Home / Resources / Synergy Software Useful for All Quality Initiatives

Synergy Software Useful for All Quality Initiatives

Summary: Synergy SPC Products can assist any Quality Initiatives in not only establishing a baseline, but also ensuring real-time monitoring for ongoing continuous process improvement.

July 17, 2014 | Articles, Resources

Regardless of what Quality initiative (Six Sigma, Lean Manufacturing, Continuous Process of Improvement or any company-wide quality initiatives) your companies can use Synergy SPC software to serve as a baseline for your SPC data today, enable users access to SPC data to prevent defects, monitor your ongoing progress, and be your historical repository for regulatory and customer audits.

Baseline for Improvement

The most fundamental process of any initiative is to establish a baseline. If you don’t have statistics about where you are at today, you can’t possibly measure your progress moving forward. The Synergy SPC software has Compositive Pareto charts that allow team members to determine which problems/opportunities should be approached first.

Critical to Quality (CTQ), Process Capability Indices, Roll Throughput Yield (RTY), Six Sigma and Overall Equipment Effectiveness (OEE), are process performance metrics identified to compare process observations against process requirements. The Synergy SPC software provides various functions to allow easy comparisons of these metrics on different data sets.

We now know where we had waste in our process, realistic values to base our key performance indicators on, and how to improve our margins,” said Fedele D’Alessandro of LMPsrl.

Lean Manufacturing & Six Sigma

Six Sigma is an integral part of Lean Manufacturing initiatives today. With regards to Lean Manufacturing, wastes account for 95% of all costs in non-Lean manufacturing environments. Some of these are:

  • Overproduction – Producing more than the customer demands. The corresponding Lean principle is to manufacture based producing products just as customers order them. Anything produced beyond this tie up valuable labor and material resources that might otherwise be used to respond to customers demand.

We needed the ability to adapt on the fly for different run sizes. For us, Synergy is just simpler. Because we have short runs, being able to track it and tell me when something is trending out-of-control or out-of-specification is important, during those few hours. It also gives me the ability to compare previous runs,” commented Wayne Maurer of MET Plastics.

  • Transportation – Materials should be delivered to its point of use. Instead of raw materials being shipped from the vendor to the receiving location, processed, moved into a warehouse, and then transported to the assembly line, Lean demands that the material be shipped directly from the vendor to the point of location in the assembly line where it will be used.

We make any plastic parts that go on the exterior of the car such as body side molding, door pillars, front grills, license garnish, back panel, trunk skins, spoilers, etc.,” said Ted Black, for A.P. Plasman-Windsor Plant. A.P. Plasman has four locations. Windsor Plant 1 does the molding and then sends the stock to the two paint locations. “There can be a week of inventory between plants depending on lead times for paint schedules. Before we implemented Synergy there was a risk if that we had stock in the pipeline that was out-of-specification we wouldn’t know about it for a week,” said Black. “Obviously, this would affect our productivity and our bottom line.”

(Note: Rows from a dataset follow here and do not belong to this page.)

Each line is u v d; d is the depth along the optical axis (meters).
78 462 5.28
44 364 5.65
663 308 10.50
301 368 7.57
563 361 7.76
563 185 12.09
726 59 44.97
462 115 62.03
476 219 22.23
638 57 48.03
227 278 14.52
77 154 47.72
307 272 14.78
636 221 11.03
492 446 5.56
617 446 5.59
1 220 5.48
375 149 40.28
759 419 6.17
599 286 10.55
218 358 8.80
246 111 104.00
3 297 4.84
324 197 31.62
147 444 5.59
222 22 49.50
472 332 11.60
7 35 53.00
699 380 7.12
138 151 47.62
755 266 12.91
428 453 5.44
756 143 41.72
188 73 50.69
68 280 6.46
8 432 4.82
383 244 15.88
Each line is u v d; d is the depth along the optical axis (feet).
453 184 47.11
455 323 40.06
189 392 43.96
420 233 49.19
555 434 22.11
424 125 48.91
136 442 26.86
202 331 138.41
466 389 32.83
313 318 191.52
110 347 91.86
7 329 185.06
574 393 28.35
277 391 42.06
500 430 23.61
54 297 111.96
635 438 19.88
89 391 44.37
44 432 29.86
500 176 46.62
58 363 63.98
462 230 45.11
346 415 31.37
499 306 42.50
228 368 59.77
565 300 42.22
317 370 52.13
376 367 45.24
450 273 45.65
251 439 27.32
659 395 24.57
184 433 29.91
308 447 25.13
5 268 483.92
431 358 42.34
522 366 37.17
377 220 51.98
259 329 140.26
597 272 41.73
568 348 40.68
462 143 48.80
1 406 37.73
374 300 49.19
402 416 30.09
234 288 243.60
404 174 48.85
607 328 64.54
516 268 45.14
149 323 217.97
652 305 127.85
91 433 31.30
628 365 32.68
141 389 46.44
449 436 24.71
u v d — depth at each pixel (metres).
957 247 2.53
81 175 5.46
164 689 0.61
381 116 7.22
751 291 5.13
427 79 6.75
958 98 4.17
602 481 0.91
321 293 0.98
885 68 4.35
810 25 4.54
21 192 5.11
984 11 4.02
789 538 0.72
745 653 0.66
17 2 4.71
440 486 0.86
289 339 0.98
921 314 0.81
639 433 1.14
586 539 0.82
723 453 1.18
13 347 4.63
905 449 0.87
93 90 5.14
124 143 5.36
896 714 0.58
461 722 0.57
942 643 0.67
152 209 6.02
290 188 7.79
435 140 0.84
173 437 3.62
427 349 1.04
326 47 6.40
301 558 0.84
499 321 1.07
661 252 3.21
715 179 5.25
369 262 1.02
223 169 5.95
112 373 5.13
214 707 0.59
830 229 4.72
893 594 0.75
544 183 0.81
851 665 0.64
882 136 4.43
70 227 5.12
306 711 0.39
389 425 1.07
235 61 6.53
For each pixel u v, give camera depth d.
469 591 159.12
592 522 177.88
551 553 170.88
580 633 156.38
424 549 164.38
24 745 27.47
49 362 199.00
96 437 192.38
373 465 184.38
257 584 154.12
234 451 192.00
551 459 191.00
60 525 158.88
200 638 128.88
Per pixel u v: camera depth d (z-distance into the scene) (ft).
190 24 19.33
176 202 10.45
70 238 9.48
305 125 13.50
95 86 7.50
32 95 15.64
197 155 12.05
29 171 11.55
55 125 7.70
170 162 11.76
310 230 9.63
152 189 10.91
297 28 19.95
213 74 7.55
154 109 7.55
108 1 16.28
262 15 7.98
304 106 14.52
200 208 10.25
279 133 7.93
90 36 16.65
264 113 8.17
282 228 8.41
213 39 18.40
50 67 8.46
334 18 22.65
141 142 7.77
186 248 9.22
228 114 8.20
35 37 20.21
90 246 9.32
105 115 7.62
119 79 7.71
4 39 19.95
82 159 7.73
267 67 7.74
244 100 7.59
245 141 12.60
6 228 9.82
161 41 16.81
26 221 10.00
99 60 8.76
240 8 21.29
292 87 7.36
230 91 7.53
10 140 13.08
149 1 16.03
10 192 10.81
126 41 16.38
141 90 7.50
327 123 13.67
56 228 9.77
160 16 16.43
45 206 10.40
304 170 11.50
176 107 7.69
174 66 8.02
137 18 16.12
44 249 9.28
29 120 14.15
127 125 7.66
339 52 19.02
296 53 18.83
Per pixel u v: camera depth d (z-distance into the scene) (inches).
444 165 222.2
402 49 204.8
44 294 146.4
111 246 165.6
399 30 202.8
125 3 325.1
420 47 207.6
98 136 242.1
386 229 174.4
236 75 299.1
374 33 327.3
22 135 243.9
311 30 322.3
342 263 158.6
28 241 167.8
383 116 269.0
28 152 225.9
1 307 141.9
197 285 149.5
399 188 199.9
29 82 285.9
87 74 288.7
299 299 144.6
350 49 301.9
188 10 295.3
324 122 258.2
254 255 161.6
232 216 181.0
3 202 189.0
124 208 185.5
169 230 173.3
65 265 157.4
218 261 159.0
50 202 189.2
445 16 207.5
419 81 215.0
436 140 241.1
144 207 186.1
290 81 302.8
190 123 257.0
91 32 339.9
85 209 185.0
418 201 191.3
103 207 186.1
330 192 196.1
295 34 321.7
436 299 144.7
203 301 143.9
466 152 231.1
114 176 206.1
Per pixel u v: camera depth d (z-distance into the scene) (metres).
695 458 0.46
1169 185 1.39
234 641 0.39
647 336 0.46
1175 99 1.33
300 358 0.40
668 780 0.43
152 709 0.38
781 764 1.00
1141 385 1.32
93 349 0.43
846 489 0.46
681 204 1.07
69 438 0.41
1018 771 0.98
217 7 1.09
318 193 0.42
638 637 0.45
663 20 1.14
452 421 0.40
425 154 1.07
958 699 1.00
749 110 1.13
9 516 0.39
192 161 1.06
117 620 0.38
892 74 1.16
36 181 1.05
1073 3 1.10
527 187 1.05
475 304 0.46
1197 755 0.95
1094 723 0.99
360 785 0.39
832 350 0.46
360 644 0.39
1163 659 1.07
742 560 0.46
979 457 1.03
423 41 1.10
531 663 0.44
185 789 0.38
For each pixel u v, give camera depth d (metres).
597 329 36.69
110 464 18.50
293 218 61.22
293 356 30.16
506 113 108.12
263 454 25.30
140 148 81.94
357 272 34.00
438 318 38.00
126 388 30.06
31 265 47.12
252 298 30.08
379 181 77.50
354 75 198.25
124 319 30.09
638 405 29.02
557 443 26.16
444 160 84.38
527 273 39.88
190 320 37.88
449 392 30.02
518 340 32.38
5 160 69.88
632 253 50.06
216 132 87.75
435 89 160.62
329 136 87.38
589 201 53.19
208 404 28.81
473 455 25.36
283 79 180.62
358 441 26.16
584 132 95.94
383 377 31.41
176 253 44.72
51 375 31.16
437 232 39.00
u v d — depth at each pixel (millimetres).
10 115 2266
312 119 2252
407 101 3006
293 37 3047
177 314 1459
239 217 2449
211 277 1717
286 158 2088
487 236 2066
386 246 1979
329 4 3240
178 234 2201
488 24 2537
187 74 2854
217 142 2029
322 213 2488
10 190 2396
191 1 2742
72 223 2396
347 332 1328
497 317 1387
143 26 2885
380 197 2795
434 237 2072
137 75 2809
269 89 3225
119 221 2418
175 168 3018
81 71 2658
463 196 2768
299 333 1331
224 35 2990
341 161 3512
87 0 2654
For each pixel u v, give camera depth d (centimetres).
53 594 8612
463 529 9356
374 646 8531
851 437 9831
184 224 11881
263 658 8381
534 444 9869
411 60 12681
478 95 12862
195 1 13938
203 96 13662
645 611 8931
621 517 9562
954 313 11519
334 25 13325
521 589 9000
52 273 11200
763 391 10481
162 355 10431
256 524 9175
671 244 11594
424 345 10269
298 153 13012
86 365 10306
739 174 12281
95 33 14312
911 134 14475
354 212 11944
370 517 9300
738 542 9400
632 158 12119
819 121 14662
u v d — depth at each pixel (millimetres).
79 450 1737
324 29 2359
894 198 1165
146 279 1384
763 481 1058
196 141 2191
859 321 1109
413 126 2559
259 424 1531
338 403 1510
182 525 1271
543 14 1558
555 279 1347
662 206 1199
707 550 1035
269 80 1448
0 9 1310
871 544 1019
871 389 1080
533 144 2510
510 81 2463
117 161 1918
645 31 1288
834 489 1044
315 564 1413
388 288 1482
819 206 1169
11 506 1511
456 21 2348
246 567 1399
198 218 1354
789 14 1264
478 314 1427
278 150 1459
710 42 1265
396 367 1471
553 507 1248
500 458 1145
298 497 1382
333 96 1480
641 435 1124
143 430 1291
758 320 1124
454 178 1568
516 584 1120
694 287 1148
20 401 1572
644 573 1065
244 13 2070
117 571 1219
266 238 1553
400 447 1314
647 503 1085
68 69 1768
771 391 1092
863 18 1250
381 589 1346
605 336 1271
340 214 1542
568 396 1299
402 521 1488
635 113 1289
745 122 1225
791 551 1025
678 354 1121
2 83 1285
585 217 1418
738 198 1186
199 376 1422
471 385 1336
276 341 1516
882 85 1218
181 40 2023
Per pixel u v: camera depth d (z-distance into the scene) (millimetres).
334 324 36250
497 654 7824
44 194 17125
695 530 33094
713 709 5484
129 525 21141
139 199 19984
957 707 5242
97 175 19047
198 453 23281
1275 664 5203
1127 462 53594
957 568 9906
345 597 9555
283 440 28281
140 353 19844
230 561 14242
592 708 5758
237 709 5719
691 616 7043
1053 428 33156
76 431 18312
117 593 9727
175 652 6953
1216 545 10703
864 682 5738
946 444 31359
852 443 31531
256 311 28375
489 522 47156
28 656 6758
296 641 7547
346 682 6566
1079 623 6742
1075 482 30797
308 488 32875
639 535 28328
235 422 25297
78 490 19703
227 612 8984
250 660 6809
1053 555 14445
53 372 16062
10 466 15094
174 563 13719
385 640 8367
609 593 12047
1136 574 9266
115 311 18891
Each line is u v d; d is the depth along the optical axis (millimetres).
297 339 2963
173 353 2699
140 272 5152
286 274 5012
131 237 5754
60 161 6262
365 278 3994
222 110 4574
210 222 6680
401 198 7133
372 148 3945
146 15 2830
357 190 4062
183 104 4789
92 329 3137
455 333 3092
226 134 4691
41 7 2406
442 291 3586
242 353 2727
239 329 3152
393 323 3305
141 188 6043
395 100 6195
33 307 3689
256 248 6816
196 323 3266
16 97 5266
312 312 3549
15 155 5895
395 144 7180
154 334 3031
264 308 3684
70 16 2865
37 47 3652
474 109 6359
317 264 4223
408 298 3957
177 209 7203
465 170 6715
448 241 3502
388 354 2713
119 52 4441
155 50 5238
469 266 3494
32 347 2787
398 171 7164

  • Non-Value-Added-Processing – Some of the more common examples of this are reworking (the product of service should have been done correctly the first time), deburring (parts that should have been produced without burrs, which properly designed and maintaining tooling), and inspecting (parts should have been produced using statistical process control techniques to eliminate or minimize the amount of inspection required.

I think where Synergy has helped our company the most has been on final inspections. Since implementing Synergy we have reduced our rejects by 2/3rds,” remarked Bob Batsche of Carlisle & Finch Co.

  • Defects – Production defect errors waste resources in four ways. First, materials are consumed. Second, the labor used to produce the part the first time cannot be recovered. Third, labor is required to rework the product. Fourth, labor is required to address any forthcoming complaints.

The other way we are saving money is the fact that we have decreased considerably the amount of rework we are performing. Now we have the visibility to see when a process is trending towards going out of control. We can make adjustments so it doesn’t go out-of-control, saving us a tremendous amount of repackaging,” said Tim Stutzman of Oregon Freeze Dry.

  • Underutilized People – This includes underutilization of mental, creative, and physical skills and abilities.

Synergy saves us about 45 minutes of the operators’ time from how we operated previously. When you calculate this across 22 machines that comes out to about 33 man-hours a day,” commented Scott Chambers of Schoeneck Containers.

Continuous Process Improvement

As you can see the Synergy SPC Products can assist any Quality Initiatives in not only establishing a baseline, but also ensuring real-time monitoring for ongoing continuous process improvement. This data is readily available for regulatory or customer audits as well as in trouble shooting from previous runs.